*Dataset excerpt*:
--- START ---

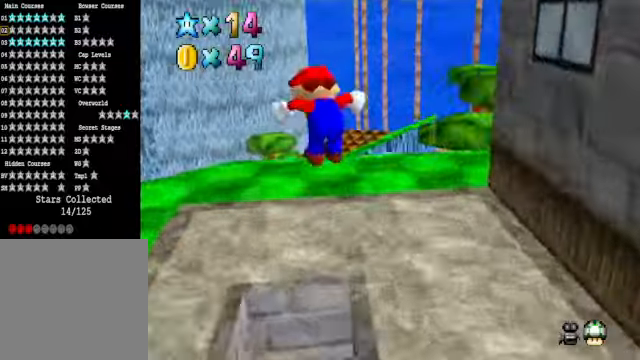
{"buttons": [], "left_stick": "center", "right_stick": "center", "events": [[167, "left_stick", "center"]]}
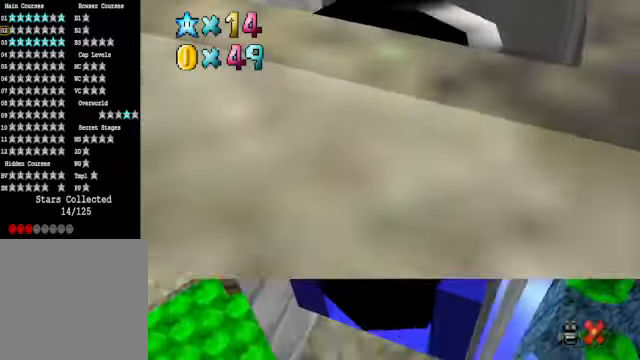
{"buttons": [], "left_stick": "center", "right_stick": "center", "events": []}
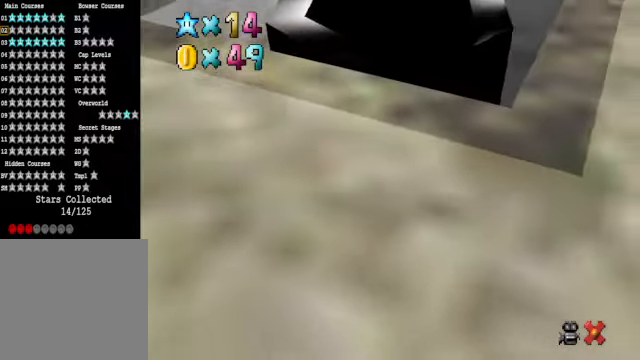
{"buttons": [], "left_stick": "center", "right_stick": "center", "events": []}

--- END ---

Omit every picture, then repeat the remaining data exactly as it appears above.

*Solution for this problem*:
{"buttons": [], "left_stick": "center", "right_stick": "center", "events": [[167, "left_stick", "center"]]}
{"buttons": [], "left_stick": "center", "right_stick": "center", "events": []}
{"buttons": [], "left_stick": "center", "right_stick": "center", "events": []}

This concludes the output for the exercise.